■ **Directive**
With images removed, return the whole listing exactly as written.

###

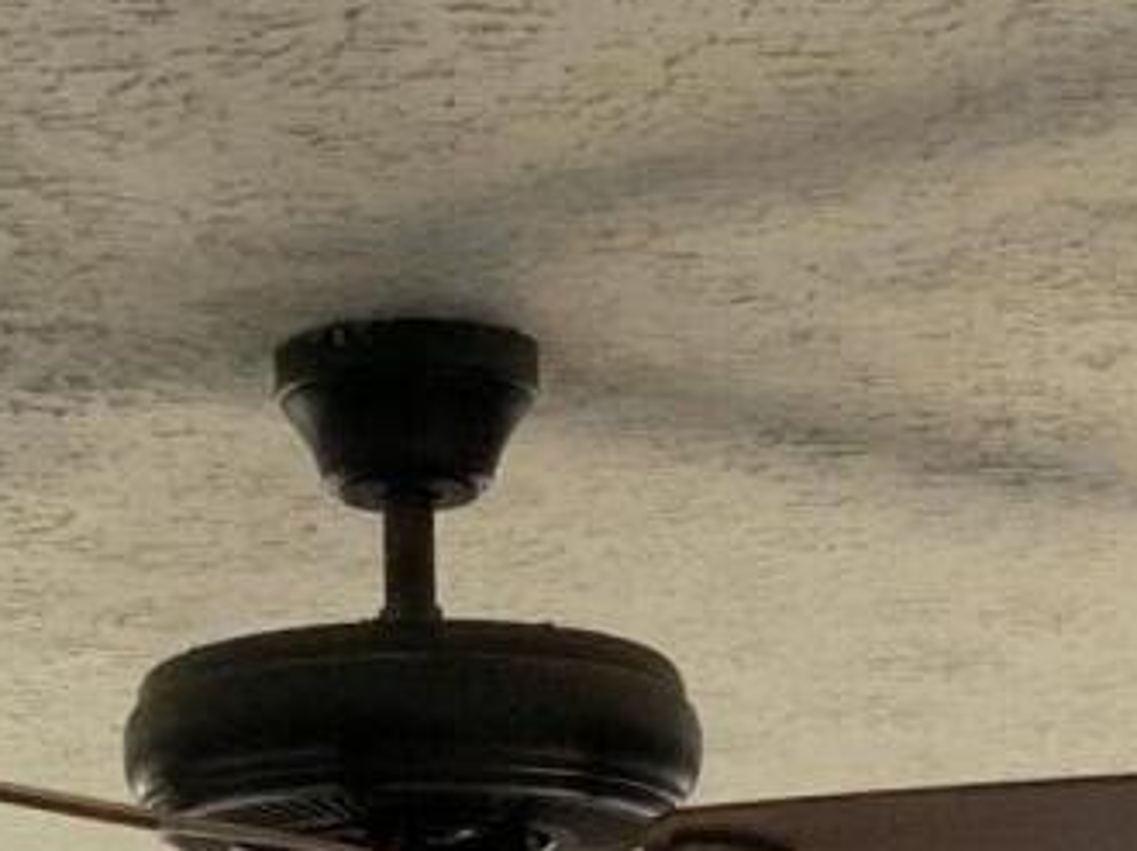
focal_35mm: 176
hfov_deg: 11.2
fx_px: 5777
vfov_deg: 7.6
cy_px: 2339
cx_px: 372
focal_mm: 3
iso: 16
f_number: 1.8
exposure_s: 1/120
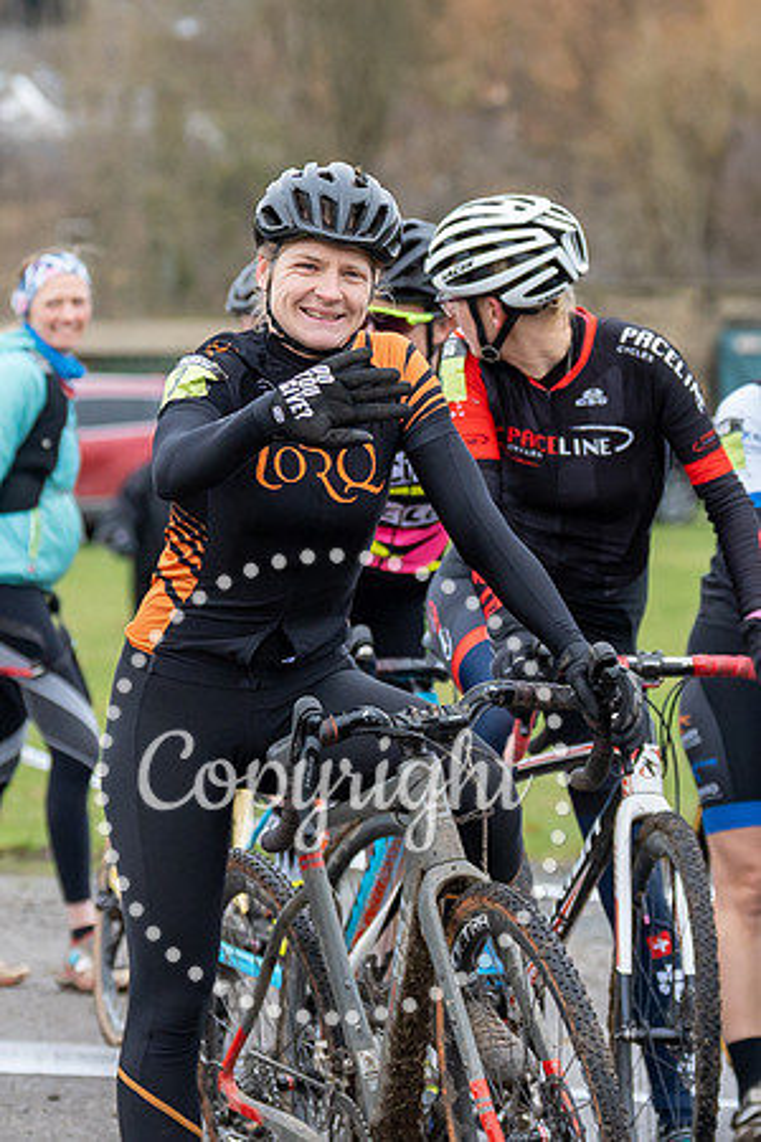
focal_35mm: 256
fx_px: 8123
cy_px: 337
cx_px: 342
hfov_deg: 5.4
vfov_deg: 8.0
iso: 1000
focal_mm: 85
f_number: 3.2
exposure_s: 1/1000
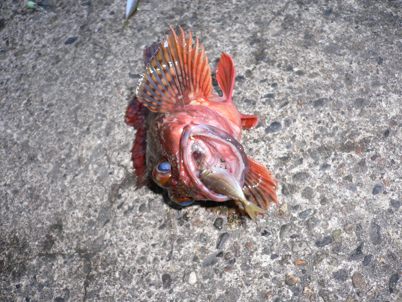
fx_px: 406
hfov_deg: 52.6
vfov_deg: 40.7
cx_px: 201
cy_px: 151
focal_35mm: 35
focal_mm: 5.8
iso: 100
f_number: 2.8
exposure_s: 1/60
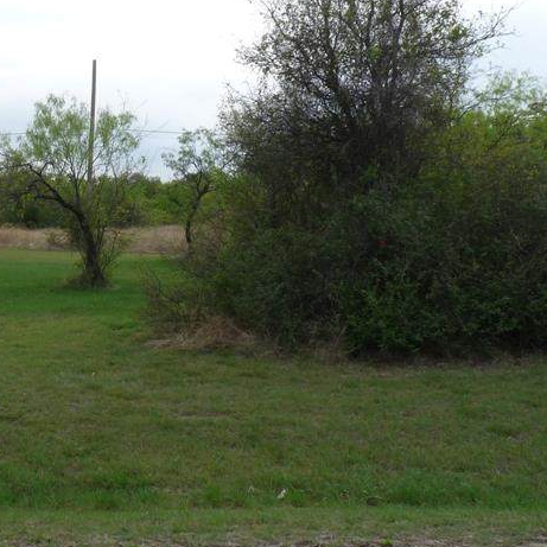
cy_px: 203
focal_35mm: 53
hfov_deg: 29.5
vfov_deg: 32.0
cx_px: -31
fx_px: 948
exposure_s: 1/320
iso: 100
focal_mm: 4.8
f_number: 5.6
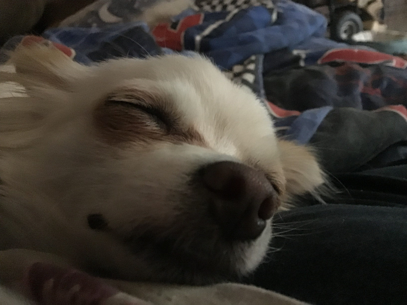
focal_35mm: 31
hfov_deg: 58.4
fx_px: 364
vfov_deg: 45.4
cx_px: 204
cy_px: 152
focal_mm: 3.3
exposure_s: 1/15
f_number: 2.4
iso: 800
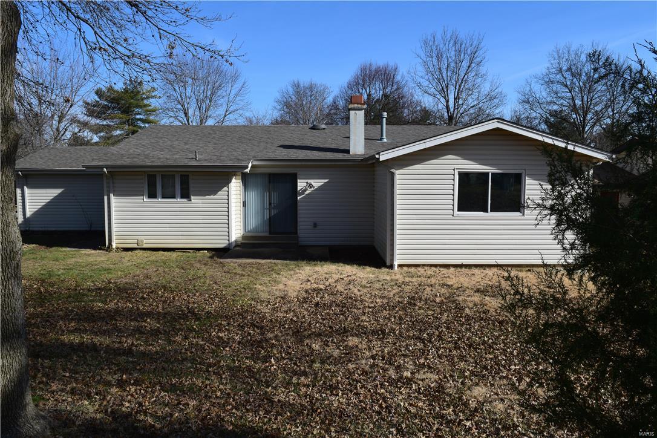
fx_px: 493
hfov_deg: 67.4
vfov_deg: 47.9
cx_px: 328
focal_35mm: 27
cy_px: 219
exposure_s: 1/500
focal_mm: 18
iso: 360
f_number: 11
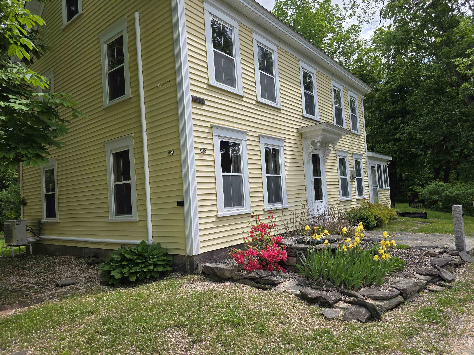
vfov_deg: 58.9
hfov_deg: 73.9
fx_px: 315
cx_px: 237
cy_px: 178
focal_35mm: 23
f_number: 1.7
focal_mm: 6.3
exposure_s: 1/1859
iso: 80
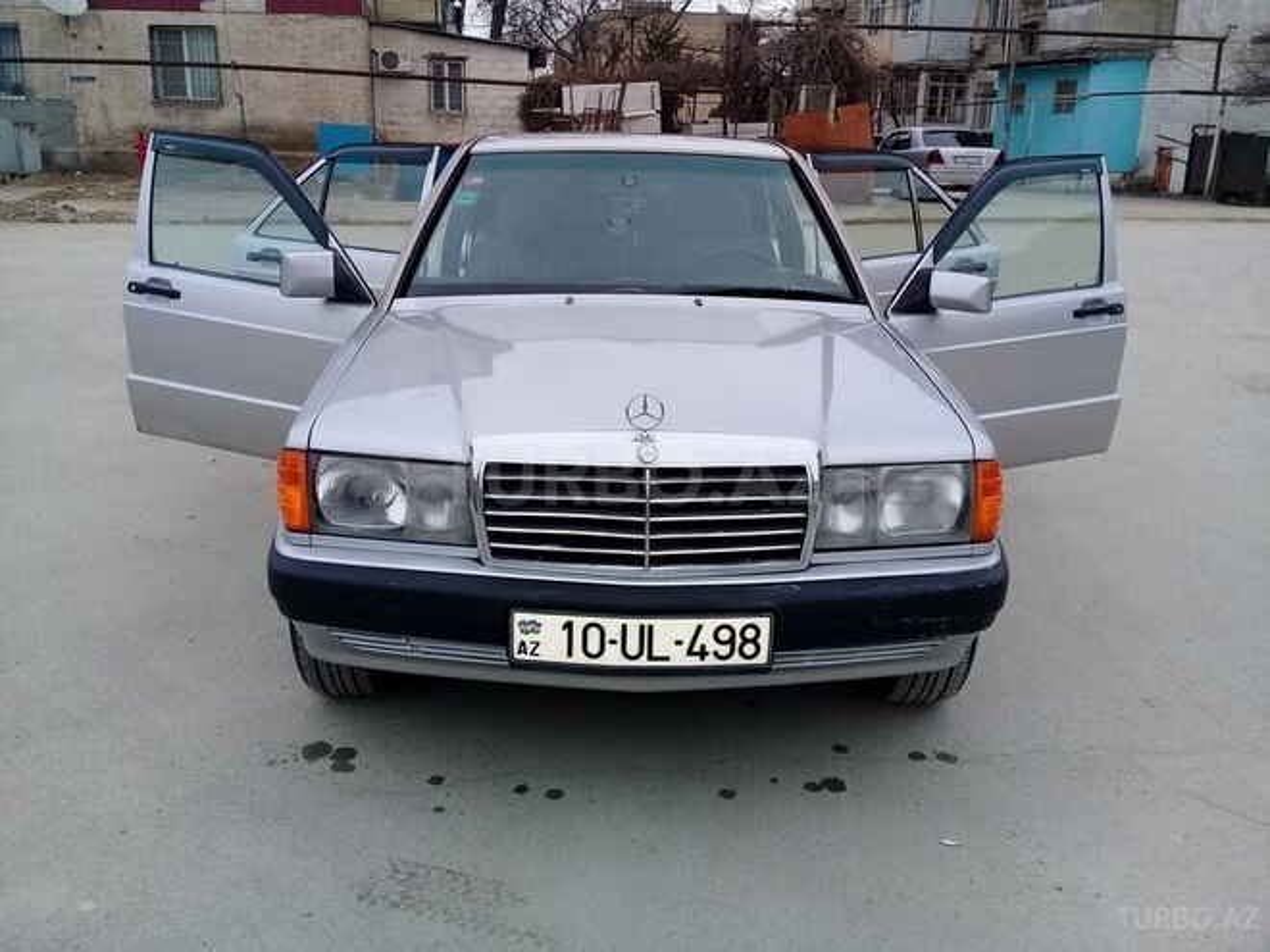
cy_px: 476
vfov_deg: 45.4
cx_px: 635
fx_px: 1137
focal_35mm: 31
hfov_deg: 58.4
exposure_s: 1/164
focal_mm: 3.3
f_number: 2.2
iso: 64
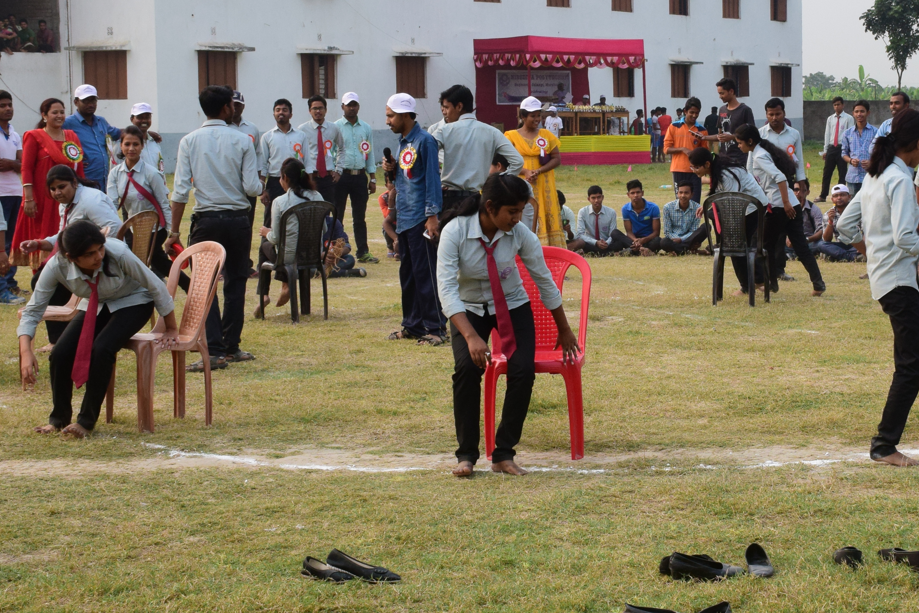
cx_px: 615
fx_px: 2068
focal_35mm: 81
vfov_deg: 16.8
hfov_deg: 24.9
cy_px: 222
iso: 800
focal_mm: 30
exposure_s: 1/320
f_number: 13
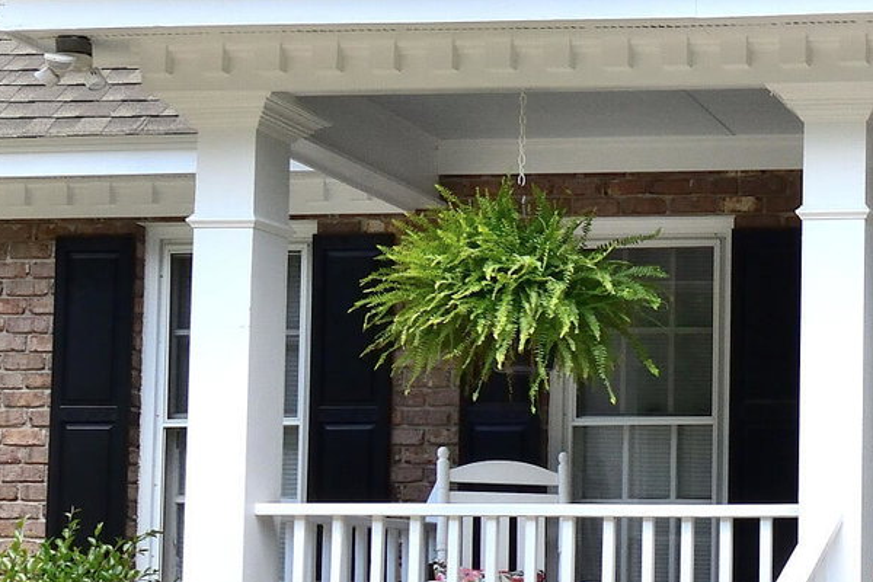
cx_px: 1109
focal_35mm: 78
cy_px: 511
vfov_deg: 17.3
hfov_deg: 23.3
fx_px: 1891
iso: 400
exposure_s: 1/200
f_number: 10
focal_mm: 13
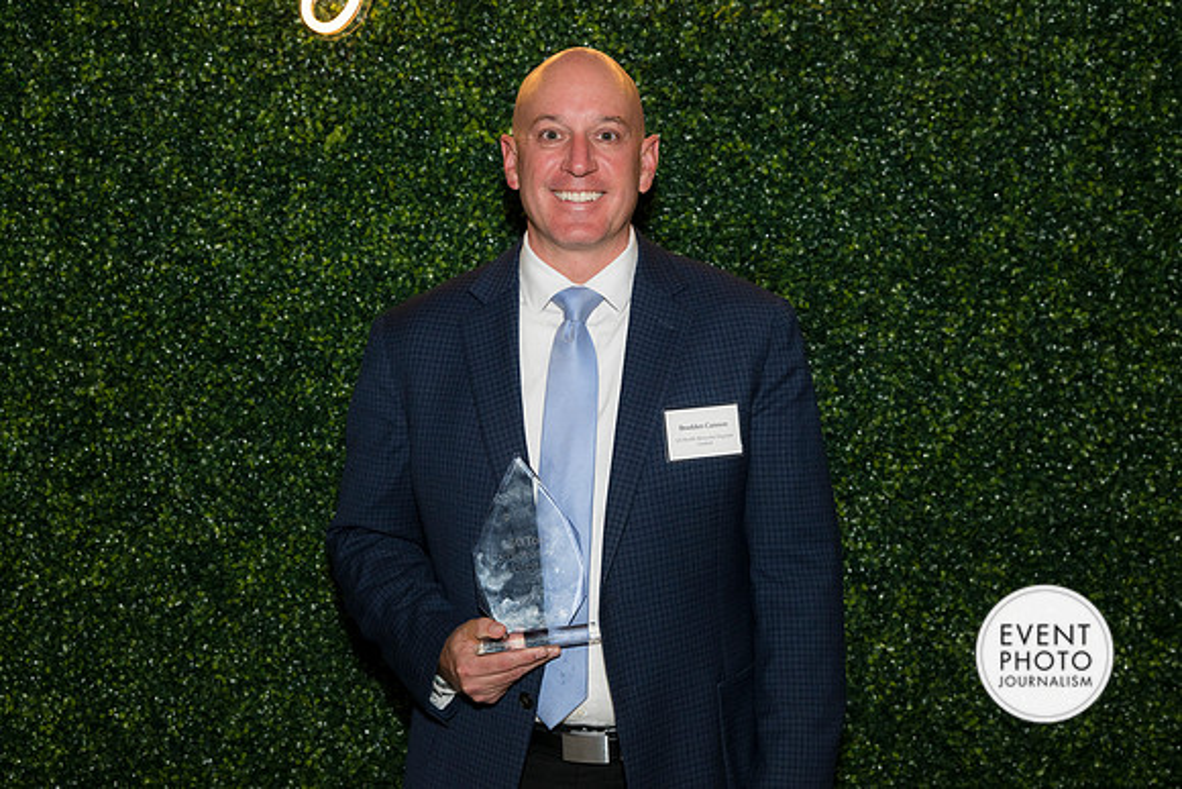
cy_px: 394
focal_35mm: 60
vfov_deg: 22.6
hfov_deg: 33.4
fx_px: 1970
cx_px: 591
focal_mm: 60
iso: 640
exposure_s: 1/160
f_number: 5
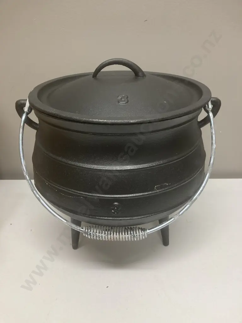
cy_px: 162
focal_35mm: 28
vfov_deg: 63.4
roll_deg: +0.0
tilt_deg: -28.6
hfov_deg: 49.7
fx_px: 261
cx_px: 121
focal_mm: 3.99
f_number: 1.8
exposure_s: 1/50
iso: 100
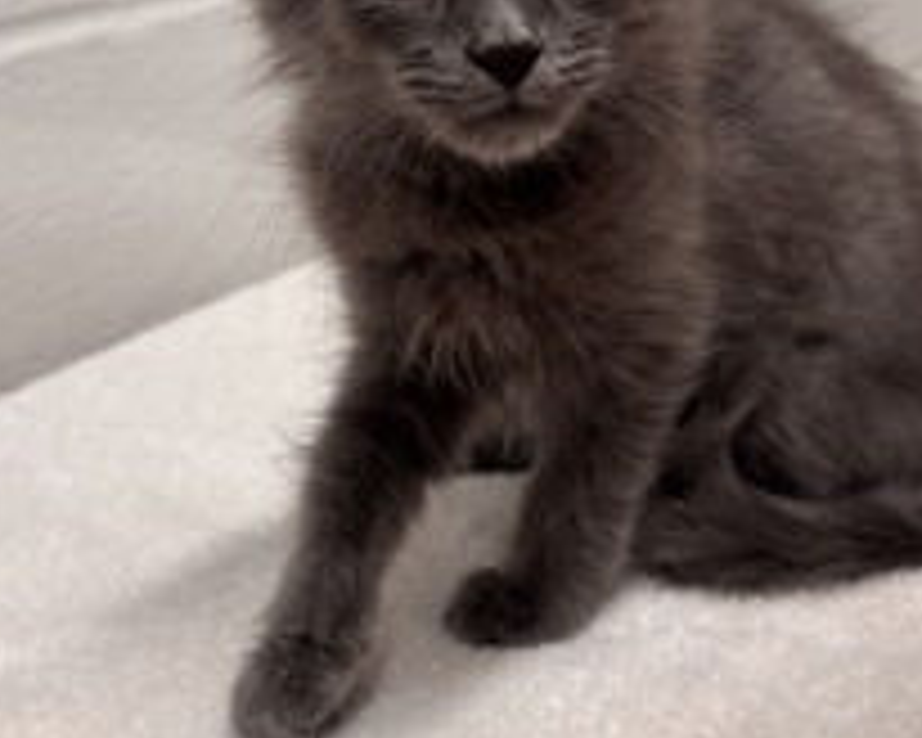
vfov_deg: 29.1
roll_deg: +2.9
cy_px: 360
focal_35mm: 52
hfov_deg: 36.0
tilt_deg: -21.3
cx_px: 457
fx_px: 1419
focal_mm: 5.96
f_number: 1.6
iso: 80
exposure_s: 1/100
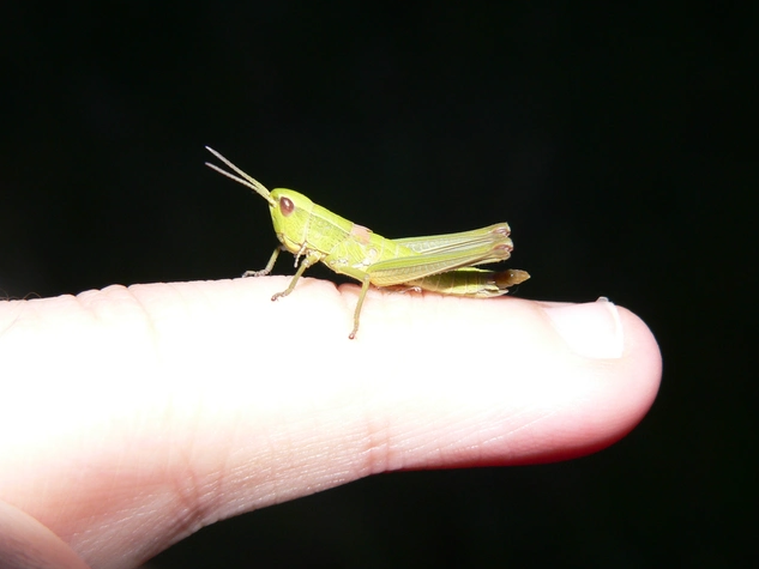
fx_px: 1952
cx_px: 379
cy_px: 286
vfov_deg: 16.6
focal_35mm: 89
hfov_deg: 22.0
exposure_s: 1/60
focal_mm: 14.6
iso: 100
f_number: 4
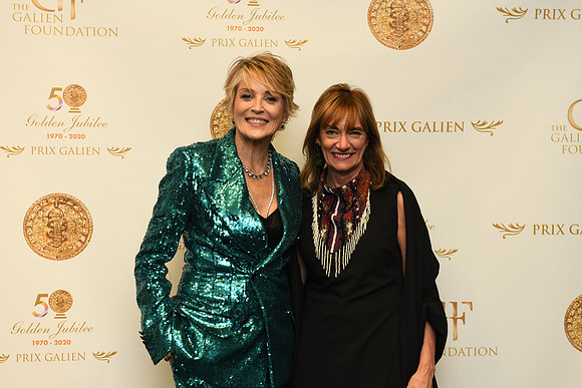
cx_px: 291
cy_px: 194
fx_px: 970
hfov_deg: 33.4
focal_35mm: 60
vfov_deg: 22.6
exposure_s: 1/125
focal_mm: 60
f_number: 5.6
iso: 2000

###

■ **Problem solution**
focal_35mm: 176
hfov_deg: 11.2
fx_px: 5777
vfov_deg: 7.6
cy_px: 2339
cx_px: 372
focal_mm: 3
iso: 16
f_number: 1.8
exposure_s: 1/120
focal_35mm: 256
fx_px: 8123
cy_px: 337
cx_px: 342
hfov_deg: 5.4
vfov_deg: 8.0
iso: 1000
focal_mm: 85
f_number: 3.2
exposure_s: 1/1000
fx_px: 406
hfov_deg: 52.6
vfov_deg: 40.7
cx_px: 201
cy_px: 151
focal_35mm: 35
focal_mm: 5.8
iso: 100
f_number: 2.8
exposure_s: 1/60
cy_px: 203
focal_35mm: 53
hfov_deg: 29.5
vfov_deg: 32.0
cx_px: -31
fx_px: 948
exposure_s: 1/320
iso: 100
focal_mm: 4.8
f_number: 5.6
focal_35mm: 31
hfov_deg: 58.4
fx_px: 364
vfov_deg: 45.4
cx_px: 204
cy_px: 152
focal_mm: 3.3
exposure_s: 1/15
f_number: 2.4
iso: 800
fx_px: 493
hfov_deg: 67.4
vfov_deg: 47.9
cx_px: 328
focal_35mm: 27
cy_px: 219
exposure_s: 1/500
focal_mm: 18
iso: 360
f_number: 11
vfov_deg: 58.9
hfov_deg: 73.9
fx_px: 315
cx_px: 237
cy_px: 178
focal_35mm: 23
f_number: 1.7
focal_mm: 6.3
exposure_s: 1/1859
iso: 80
cy_px: 476
vfov_deg: 45.4
cx_px: 635
fx_px: 1137
focal_35mm: 31
hfov_deg: 58.4
exposure_s: 1/164
focal_mm: 3.3
f_number: 2.2
iso: 64
cx_px: 615
fx_px: 2068
focal_35mm: 81
vfov_deg: 16.8
hfov_deg: 24.9
cy_px: 222
iso: 800
focal_mm: 30
exposure_s: 1/320
f_number: 13
cx_px: 1109
focal_35mm: 78
cy_px: 511
vfov_deg: 17.3
hfov_deg: 23.3
fx_px: 1891
iso: 400
exposure_s: 1/200
f_number: 10
focal_mm: 13
cy_px: 394
focal_35mm: 60
vfov_deg: 22.6
hfov_deg: 33.4
fx_px: 1970
cx_px: 591
focal_mm: 60
iso: 640
exposure_s: 1/160
f_number: 5
cy_px: 162
focal_35mm: 28
vfov_deg: 63.4
roll_deg: +0.0
tilt_deg: -28.6
hfov_deg: 49.7
fx_px: 261
cx_px: 121
focal_mm: 3.99
f_number: 1.8
exposure_s: 1/50
iso: 100
vfov_deg: 29.1
roll_deg: +2.9
cy_px: 360
focal_35mm: 52
hfov_deg: 36.0
tilt_deg: -21.3
cx_px: 457
fx_px: 1419
focal_mm: 5.96
f_number: 1.6
iso: 80
exposure_s: 1/100
fx_px: 1952
cx_px: 379
cy_px: 286
vfov_deg: 16.6
focal_35mm: 89
hfov_deg: 22.0
exposure_s: 1/60
focal_mm: 14.6
iso: 100
f_number: 4
cx_px: 291
cy_px: 194
fx_px: 970
hfov_deg: 33.4
focal_35mm: 60
vfov_deg: 22.6
exposure_s: 1/125
focal_mm: 60
f_number: 5.6
iso: 2000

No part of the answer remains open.